Nativity Fasting Rules Explained

The fasting rules permit fish, and/or wine and oil on certain feast days that occur during the course of the fast. But not clown fish, yuk!

In the Eastern Orthodox Church, the Nativity Fast runs from November 15 until after Liturgy for Nativity and traditionally entails fasting from red meat, poultry, meat products, eggs, dairy products, fish, oil, and wine. Fish, wine and oil are allowed on Saturdays and Sundays, and oil and wine are allowed on Tuesdays and Thursdays. The fasting rules permit fish, and/or wine and oil on certain feast days that occur during the course of the fast: Evangelist Matthew (November 16), Apostle Andrew (November 30), Great-martyr Barbara (December 4), St. Nicholas (December 6), St. Spiridon and St. Herman (December 12), St. Ignatius (December 20), etc. The Nativity Fast is not as severe as Great Lent or the Dormition Fast.

As is always the case with Orthodox fasting rules, persons who are ill, the very young or elderly, and nursing mothers are exempt from fasting. Each individual is expected to confer with their confessor regarding any exemptions from the fasting rules, and should never place themselves in physical danger.

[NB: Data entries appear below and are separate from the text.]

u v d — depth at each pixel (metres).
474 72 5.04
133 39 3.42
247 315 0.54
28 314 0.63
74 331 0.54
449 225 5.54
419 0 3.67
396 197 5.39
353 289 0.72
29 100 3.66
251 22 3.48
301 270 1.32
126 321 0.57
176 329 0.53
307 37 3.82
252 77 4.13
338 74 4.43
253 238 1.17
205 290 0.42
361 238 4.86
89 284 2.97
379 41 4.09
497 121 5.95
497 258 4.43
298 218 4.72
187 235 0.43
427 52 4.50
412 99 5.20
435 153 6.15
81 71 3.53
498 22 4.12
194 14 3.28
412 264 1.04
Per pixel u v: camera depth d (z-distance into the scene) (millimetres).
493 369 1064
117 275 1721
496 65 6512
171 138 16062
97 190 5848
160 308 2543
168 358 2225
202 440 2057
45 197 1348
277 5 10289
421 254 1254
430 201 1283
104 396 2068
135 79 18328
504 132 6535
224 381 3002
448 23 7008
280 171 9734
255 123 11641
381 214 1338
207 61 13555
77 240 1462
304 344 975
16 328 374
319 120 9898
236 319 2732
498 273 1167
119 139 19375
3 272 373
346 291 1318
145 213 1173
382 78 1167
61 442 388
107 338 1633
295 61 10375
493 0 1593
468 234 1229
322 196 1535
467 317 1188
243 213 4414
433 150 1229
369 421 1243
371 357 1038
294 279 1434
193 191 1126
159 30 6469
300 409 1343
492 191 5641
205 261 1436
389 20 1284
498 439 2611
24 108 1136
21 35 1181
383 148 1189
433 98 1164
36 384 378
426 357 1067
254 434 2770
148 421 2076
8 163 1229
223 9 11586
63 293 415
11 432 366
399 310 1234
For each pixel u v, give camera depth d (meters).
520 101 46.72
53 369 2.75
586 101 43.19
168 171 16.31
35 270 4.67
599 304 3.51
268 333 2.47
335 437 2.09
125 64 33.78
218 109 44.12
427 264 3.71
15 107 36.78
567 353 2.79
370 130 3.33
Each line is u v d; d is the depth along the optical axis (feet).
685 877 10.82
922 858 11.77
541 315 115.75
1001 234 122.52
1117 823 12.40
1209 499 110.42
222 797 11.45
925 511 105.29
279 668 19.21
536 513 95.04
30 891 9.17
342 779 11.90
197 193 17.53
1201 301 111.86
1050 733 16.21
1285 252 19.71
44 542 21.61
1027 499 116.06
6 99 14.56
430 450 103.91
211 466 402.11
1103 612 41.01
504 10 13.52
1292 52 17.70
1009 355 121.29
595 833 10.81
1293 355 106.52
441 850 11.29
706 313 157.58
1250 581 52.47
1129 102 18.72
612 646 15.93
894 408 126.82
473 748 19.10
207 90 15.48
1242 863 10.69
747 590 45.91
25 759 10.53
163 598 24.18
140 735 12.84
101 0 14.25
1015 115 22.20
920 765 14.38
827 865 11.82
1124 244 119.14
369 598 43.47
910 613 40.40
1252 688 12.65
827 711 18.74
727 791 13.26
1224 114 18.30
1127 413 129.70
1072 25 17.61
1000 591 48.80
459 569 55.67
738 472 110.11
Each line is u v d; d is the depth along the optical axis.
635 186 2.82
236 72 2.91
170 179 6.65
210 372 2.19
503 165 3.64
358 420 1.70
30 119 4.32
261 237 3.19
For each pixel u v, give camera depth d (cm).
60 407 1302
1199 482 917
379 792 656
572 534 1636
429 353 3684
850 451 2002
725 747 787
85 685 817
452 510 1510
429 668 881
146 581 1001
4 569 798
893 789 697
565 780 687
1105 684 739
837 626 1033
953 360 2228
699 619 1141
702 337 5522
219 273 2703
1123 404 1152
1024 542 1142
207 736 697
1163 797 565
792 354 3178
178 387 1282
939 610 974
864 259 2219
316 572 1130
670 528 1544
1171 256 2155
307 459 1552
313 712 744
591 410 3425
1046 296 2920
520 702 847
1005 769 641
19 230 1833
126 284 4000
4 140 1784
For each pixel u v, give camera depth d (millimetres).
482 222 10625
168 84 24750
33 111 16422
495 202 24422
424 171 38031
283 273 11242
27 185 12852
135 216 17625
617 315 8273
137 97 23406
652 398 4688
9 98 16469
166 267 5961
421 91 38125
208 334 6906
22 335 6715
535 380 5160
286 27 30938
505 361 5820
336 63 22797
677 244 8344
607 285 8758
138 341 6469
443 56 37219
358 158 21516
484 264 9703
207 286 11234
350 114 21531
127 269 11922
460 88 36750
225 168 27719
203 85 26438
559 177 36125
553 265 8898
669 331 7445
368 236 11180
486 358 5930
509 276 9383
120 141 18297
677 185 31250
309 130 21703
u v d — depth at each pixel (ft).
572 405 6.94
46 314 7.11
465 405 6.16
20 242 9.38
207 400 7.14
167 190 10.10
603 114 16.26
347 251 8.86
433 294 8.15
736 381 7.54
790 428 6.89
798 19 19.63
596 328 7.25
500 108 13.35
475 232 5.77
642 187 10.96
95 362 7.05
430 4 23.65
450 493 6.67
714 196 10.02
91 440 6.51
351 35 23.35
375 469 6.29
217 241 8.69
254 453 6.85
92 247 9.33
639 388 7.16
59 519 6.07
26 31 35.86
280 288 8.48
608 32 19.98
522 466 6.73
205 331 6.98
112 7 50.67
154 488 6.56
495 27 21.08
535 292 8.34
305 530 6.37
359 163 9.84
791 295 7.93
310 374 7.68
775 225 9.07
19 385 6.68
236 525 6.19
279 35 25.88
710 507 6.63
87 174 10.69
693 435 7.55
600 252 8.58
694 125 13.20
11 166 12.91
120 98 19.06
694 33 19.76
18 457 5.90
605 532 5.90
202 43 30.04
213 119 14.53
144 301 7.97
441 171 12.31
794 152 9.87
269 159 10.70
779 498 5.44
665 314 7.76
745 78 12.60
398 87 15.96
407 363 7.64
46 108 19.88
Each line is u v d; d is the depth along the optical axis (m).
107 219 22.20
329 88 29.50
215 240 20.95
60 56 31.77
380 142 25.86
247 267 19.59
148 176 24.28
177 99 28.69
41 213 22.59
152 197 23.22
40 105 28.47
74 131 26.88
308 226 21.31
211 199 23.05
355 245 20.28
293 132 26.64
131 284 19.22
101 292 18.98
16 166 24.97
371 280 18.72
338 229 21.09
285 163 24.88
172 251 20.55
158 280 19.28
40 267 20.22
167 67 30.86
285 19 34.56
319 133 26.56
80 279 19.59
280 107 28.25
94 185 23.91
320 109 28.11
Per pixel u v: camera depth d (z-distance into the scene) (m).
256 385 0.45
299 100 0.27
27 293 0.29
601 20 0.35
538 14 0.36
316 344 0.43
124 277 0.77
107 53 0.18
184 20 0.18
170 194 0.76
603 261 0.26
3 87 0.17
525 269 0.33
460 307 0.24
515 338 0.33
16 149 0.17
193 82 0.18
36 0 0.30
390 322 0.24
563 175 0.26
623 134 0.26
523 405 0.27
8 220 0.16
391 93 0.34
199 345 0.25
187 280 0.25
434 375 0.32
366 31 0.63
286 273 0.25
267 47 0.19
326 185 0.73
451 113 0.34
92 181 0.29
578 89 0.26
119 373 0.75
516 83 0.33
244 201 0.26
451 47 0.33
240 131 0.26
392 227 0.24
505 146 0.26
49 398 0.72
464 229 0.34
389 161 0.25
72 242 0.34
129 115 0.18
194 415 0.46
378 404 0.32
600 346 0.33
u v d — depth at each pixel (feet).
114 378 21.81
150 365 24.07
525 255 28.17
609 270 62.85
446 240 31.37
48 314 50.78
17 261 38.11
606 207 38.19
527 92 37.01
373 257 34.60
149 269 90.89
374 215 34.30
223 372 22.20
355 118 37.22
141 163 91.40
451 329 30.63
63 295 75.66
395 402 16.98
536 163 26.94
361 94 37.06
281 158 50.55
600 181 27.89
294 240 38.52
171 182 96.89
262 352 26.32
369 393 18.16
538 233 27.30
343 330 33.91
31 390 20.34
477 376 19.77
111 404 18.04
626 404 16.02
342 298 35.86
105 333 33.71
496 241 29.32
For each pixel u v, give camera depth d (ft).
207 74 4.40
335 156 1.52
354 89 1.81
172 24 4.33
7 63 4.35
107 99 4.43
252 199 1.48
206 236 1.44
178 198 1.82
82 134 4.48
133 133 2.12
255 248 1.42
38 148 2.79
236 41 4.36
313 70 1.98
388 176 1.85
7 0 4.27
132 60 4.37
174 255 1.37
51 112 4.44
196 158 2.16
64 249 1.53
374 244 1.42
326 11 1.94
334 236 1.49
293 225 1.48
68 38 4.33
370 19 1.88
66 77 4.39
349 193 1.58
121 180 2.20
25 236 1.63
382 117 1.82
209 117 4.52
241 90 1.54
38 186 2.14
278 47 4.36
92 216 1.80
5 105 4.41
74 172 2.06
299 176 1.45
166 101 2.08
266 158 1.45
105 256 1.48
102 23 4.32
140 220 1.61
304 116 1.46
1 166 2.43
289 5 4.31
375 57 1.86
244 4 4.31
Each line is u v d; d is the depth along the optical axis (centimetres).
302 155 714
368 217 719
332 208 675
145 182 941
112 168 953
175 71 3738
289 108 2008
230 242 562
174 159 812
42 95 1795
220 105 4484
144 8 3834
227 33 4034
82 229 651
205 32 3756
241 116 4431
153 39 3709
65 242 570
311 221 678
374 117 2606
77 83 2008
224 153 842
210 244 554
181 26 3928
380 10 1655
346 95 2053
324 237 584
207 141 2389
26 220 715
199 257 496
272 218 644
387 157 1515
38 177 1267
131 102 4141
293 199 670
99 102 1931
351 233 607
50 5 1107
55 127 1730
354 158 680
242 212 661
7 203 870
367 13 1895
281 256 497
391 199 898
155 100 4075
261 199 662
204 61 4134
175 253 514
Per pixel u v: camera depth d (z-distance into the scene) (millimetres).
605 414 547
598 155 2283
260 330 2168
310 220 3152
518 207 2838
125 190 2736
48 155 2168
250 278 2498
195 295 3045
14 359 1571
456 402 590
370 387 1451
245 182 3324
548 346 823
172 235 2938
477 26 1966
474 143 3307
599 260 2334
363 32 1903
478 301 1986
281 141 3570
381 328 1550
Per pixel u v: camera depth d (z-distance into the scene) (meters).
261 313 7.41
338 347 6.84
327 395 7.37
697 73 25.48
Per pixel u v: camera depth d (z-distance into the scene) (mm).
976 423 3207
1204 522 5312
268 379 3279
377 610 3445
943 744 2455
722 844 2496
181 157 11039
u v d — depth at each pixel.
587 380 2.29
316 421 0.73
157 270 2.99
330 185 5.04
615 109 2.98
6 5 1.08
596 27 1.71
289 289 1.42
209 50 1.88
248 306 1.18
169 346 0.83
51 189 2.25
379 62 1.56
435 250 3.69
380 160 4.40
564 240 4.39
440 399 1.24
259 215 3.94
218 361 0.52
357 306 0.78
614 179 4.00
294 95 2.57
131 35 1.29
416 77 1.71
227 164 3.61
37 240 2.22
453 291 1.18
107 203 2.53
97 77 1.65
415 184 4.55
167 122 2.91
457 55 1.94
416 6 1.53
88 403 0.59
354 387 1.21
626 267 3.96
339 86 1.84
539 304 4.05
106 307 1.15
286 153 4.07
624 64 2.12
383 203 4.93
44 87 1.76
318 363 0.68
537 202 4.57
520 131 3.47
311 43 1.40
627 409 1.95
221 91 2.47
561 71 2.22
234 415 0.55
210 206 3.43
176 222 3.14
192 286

There has been some ambiguity about the restriction of fish, whether it means the allowance of invertebrate fish or all fish. Often, even on days when fish is not allowed, shellfish may be consumed. More detailed guidelines vary by jurisdiction. The Church strictly states that from the December 20 to December 24 (inclusively), no fish may be eaten.

In answer to the question on your mind… YES, in the Antiochian Orthodox Church in America there is a dispensation for Thanksgiving.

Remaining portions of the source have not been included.